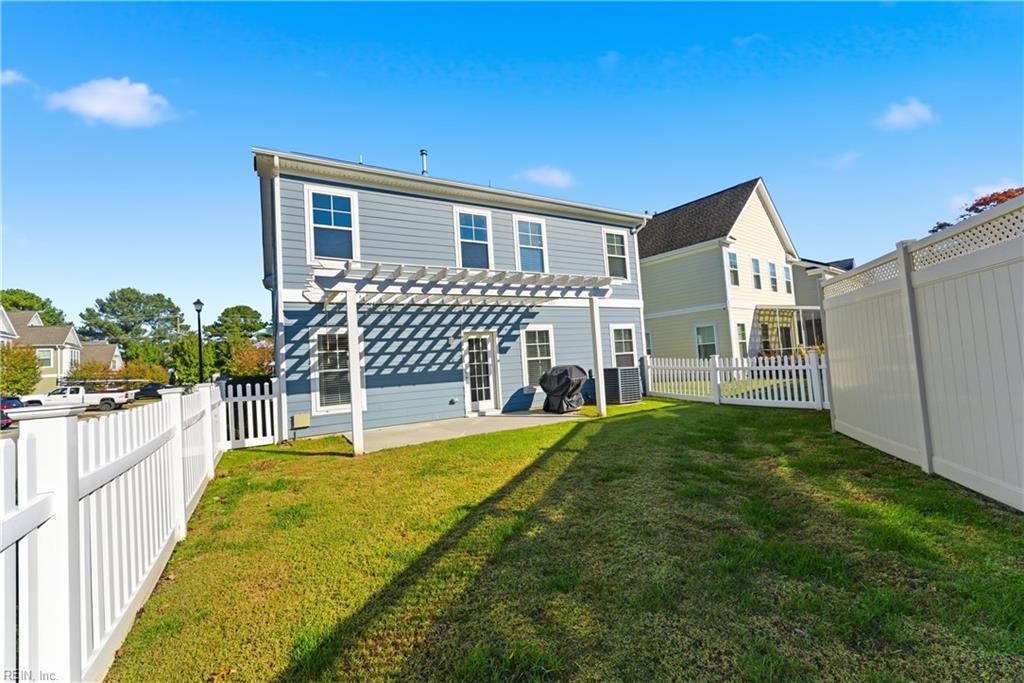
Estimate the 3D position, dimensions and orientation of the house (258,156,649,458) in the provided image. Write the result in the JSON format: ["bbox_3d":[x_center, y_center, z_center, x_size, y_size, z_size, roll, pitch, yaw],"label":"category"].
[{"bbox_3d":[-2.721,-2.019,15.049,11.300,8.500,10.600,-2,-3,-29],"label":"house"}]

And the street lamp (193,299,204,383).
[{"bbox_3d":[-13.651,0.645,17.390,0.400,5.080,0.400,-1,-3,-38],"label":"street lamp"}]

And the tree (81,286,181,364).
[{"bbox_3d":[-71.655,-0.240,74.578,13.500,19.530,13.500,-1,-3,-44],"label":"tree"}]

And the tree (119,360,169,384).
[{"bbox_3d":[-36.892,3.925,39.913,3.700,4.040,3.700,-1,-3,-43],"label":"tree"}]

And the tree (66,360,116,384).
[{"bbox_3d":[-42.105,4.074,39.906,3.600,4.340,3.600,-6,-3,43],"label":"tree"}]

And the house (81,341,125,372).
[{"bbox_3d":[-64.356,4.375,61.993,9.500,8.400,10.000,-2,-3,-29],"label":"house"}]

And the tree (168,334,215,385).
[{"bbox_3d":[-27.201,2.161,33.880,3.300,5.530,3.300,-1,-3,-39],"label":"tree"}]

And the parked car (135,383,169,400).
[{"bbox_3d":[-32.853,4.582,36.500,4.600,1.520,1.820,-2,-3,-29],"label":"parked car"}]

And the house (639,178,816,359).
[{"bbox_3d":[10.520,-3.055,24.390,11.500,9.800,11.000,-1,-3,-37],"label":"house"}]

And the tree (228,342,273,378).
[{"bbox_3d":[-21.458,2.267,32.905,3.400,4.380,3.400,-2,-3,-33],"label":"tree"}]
++++
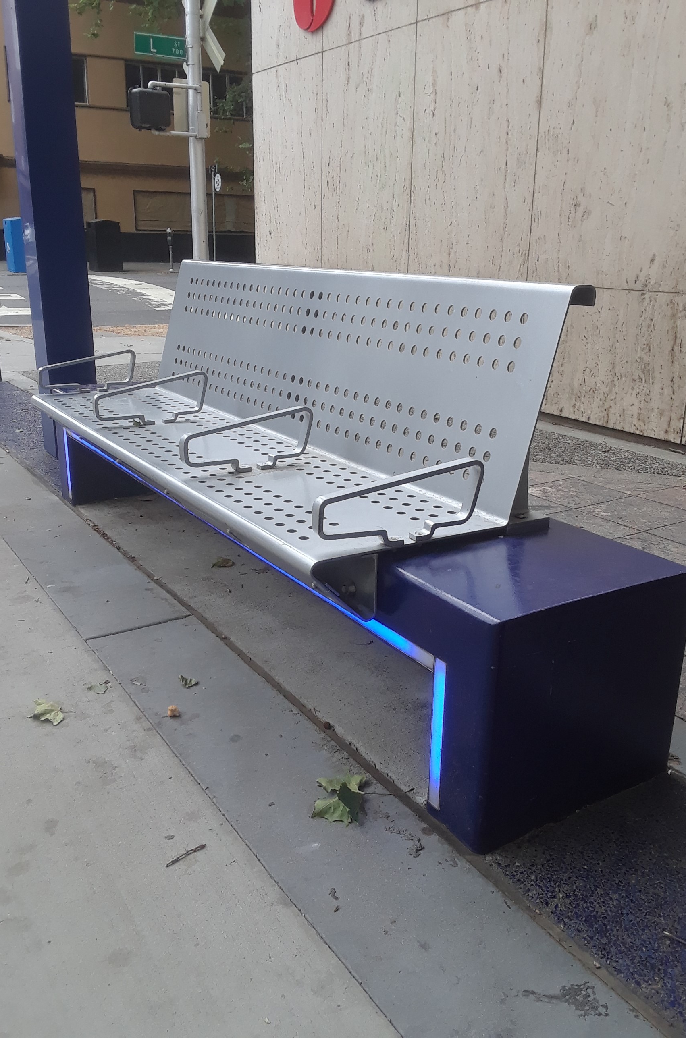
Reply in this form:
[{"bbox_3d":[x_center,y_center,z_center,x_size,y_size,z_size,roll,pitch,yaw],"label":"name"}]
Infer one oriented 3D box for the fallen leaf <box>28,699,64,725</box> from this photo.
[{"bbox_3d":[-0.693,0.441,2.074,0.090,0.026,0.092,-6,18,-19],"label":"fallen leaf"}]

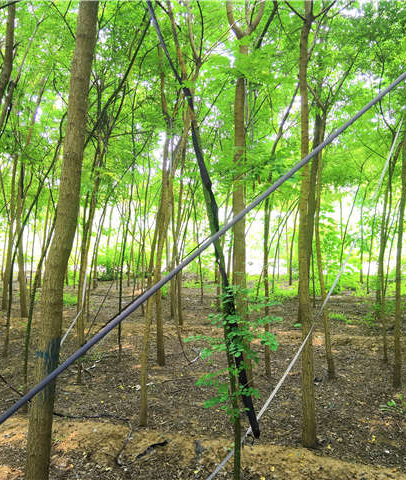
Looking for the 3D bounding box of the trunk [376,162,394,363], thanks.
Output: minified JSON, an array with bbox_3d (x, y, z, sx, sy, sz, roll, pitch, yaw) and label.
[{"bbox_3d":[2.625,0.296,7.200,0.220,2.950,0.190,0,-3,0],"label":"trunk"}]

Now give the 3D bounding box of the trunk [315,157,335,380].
++++
What the exercise asks:
List every line of the rows above that contains the word "trunk". Case counts.

Solution to this task:
Looking for the 3D bounding box of the trunk [376,162,394,363], thanks.
[{"bbox_3d":[2.625,0.296,7.200,0.220,2.950,0.190,0,-3,0],"label":"trunk"}]
Now give the 3D bounding box of the trunk [315,157,335,380].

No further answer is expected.